Pick up the Naive Bayes text classification notebook right after its last line and keep writing it.

##### Passage shown #####

## Naive Bayes Text Classification ##

Tha following program applies the Naive Bayes classifier provided by NLTK to input data files.

In [None]:
# Author: Elizabeth Brooks
# Date Modified: 07/06/2015

# PreProcessor Directives
import os
import sys
sys.path.append(os.path.realpath('../'))
import csv
import yaml
import re
from nltk.classify import apply_features
import random
# Directives for twc yaml
import twittercriteria as twc
twc.loadCriteria()
twc.clearCriteria()

# Global field declarations
keyword = twc.getKeywordRegex()
current_dir = os.getcwd()
# Set the output file path
relevantPath = current_dir + '/RelevantTweets.txt'
irrelevantPath = current_dir + '/IrrelevantTweets.txt'
# Initialize the training and dev data sets
trainSet, devSet = []

# Function to clean up tweet strings 
# by manually removing irrelevant data (not words)
def cleanUpTweet(tweet_text):
    # Irrelevant characters
    twitterMarkup = ['&amp;', 'http://t.co/']
    temp = tweet_text.lower()
    # Use regex to create a regular expression 
    # for removing undesired characters
    temp = re.sub('|'.join(twitterMarkup), r"", temp)
    return temp
# End cleanUpTweet

# Function to search for tweets based on pre-determined key words
def containsKeyword(tweet_text):
    return keyword.search(tweet_text) is not None
# End containsKeyword

The above function removes irrelevant characters from the tweet strings contained in the Twitter data csv files.

In [None]:
# Function for organizing data for labeling
def createRelevanceDict(txt_data):
    # Create object for writting to a text file
    relevantTxtFile = open(relevantPath, "w")
    irrelevantTxtFile = open(irrelevantPath, "w")
    # Write the tweets sorted to their respective files
    with open(txt_data + ".csv") as fileData:
        for line in fileData:
            # Determie the label to assign a tweet based on keyword
            if containsKeyword(line):
                relevantTxtFile.write(line + "\n")
            else:
                irrelevantTxtFile.write(line + "\n")
            # End else
    # Close the files
    relevantTxtFile.close()
    irrelevantTxtFile.close()
    # Inititialize dictionary classes
    initDictSet()
# End createRelevanceDict

# Function to initialize the feature sets
def initDictSet():
    # Create object for writting to a text file
    relevantTxtFile = open(relevantPath, "w")
    irrelevantTxtFile = open(irrelevantPath, "w")
    # Assign labels to tweets
    # Two classes, relevant and irrelevant to the marathon
    labeledTweets = ([(word, 'relevant') for word in relevantTxtFile.read().split()] +
        [(word, 'irrelevant') for word in irrelevantTxtFile.read().split()])

##### Raw data #####

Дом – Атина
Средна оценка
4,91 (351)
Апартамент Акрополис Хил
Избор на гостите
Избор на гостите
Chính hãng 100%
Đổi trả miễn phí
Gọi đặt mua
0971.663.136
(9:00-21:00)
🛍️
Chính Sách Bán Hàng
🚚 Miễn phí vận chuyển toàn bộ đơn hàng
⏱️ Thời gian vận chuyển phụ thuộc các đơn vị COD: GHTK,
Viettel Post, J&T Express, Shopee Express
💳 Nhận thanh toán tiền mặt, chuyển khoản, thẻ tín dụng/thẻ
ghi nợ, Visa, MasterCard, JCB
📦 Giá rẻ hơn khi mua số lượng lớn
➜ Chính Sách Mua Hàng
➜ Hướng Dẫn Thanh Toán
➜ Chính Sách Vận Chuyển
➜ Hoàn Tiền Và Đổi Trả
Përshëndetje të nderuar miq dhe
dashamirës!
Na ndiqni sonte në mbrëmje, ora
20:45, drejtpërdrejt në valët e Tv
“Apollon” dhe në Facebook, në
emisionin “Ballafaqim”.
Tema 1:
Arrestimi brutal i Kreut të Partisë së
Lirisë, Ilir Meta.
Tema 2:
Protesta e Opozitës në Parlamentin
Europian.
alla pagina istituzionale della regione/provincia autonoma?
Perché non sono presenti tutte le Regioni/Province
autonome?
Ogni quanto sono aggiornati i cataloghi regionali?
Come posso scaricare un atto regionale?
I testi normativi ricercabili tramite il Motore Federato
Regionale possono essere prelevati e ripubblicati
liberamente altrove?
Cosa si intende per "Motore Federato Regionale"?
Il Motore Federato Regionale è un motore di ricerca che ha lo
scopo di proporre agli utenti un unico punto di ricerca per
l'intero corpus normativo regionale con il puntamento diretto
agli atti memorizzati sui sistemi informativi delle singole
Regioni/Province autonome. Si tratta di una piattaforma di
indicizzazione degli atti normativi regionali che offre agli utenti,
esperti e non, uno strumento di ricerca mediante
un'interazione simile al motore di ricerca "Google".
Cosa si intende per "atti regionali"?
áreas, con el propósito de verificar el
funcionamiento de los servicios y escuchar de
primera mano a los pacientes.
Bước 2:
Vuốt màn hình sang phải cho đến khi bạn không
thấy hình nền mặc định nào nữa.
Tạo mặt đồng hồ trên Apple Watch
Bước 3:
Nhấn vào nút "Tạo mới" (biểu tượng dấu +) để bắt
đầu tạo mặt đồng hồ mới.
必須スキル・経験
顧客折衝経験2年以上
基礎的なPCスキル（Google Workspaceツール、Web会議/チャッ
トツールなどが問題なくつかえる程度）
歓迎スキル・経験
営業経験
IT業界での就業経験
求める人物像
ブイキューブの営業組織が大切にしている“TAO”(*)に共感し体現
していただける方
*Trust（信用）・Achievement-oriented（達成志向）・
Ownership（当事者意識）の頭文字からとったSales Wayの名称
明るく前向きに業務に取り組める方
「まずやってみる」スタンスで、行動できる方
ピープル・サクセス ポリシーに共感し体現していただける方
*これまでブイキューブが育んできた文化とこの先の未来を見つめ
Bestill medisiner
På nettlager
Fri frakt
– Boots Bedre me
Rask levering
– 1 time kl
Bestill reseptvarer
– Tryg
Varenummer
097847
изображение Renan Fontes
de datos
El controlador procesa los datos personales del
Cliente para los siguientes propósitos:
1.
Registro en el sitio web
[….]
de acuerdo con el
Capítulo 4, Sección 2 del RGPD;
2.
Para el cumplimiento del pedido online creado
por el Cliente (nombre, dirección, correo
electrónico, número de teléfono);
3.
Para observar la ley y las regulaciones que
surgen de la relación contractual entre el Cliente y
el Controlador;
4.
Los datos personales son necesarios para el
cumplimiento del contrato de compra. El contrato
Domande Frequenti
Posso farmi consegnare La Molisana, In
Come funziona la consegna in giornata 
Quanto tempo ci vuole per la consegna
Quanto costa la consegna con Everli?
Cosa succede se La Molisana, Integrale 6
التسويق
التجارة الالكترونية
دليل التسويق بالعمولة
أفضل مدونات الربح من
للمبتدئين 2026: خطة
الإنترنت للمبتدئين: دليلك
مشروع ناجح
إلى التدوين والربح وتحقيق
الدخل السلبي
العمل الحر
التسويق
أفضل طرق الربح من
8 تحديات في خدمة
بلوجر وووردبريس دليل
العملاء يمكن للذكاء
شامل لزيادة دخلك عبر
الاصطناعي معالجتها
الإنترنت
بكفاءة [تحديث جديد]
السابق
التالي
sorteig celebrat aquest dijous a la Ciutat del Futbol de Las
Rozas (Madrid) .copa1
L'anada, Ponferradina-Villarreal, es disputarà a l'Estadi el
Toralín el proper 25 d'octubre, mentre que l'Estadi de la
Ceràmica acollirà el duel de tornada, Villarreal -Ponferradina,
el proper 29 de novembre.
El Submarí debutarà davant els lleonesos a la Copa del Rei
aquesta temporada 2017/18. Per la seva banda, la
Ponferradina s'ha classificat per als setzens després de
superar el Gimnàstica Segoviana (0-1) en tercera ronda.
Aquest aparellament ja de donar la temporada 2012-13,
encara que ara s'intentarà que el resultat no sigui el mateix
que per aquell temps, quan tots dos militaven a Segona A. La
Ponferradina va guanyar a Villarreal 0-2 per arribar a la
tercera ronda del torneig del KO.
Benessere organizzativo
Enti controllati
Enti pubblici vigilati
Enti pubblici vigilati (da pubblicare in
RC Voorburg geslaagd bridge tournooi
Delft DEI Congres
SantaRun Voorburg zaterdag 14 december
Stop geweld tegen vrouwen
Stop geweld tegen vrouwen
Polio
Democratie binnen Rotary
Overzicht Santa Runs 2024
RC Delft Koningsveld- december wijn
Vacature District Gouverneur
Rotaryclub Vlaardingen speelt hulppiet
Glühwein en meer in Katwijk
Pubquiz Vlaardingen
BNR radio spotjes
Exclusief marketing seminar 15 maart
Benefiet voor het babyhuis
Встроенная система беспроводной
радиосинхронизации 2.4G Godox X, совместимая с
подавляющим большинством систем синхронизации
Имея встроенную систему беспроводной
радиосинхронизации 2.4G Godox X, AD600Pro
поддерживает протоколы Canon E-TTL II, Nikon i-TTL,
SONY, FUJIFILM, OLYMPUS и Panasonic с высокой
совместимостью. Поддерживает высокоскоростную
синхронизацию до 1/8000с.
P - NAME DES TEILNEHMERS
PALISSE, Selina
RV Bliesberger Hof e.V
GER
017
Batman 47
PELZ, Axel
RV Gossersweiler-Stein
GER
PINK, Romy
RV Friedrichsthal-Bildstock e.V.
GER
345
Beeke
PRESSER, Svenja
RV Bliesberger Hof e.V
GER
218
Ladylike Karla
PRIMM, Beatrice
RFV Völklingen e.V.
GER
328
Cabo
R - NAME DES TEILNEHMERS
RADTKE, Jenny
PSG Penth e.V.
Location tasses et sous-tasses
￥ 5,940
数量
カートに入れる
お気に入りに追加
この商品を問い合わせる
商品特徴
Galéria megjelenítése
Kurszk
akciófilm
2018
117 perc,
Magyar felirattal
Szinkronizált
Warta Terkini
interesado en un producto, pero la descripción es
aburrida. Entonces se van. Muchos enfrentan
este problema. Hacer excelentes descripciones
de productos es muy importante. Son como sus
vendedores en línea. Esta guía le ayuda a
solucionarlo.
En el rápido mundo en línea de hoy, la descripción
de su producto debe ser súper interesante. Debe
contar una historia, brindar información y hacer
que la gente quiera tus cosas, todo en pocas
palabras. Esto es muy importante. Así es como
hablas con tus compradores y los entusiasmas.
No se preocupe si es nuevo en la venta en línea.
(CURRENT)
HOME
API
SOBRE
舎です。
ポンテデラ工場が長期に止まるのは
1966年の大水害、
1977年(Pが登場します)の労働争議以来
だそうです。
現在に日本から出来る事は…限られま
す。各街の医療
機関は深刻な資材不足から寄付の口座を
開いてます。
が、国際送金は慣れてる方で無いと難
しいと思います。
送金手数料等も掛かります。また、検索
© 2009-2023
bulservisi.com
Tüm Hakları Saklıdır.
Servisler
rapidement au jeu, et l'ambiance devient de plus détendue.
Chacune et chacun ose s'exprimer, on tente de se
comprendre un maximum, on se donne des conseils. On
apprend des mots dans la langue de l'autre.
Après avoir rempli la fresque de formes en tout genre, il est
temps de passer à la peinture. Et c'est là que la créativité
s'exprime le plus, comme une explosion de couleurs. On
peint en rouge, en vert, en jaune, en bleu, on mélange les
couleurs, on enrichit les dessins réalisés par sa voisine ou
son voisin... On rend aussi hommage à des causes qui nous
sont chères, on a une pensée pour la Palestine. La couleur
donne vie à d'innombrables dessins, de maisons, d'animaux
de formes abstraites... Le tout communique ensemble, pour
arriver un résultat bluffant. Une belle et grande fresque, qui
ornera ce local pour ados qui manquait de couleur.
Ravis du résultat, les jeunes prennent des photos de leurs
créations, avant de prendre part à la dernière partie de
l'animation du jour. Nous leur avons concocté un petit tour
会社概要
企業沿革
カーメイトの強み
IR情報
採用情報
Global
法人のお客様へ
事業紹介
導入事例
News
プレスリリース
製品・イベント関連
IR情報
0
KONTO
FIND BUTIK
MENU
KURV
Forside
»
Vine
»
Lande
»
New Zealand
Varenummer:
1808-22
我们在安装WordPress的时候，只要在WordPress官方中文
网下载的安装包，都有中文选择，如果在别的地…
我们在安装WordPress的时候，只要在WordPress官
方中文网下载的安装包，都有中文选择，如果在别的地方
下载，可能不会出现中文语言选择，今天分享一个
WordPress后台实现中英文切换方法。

#####

* **Your response**
    # Randomize the data
    random.shuffle(labeledTweets)
    # Close the files
    relevantTxtFile.close()
    irrelevantTxtFile.close()
# End initDictSet


The above functions are used to first organize the data into text file by relevance accoring to the pre determined list of keyword, then a second function loads these tweets by word into a yaml to be used to build classes and identify tweets for classification.

In [None]:
# Function to extract features from tweets
def extractFeatures(train_file, test_file):
    # Iterate through the Twitter data csv files by tweet text
    with open(current_dir + '/../' + train_file + '.csv') as csvfile:  
        tweetIt = csv.DictReader(csvfile)
        # Retrieve terms in tweets
        for twitterData in tweetIt:
            # Send the tweet text to the function for removing unncessary characters
            tweetText = cleanUpTweet(twitterData['tweet_text'])
            # Determine the feature sets
            featureSets = [tweetText, relevance) for (tweetText, relevance) in labeledTweets]
        # End for
    # End with
    # Train the determined feature set
    trainClassifyData(featureSets, test_file)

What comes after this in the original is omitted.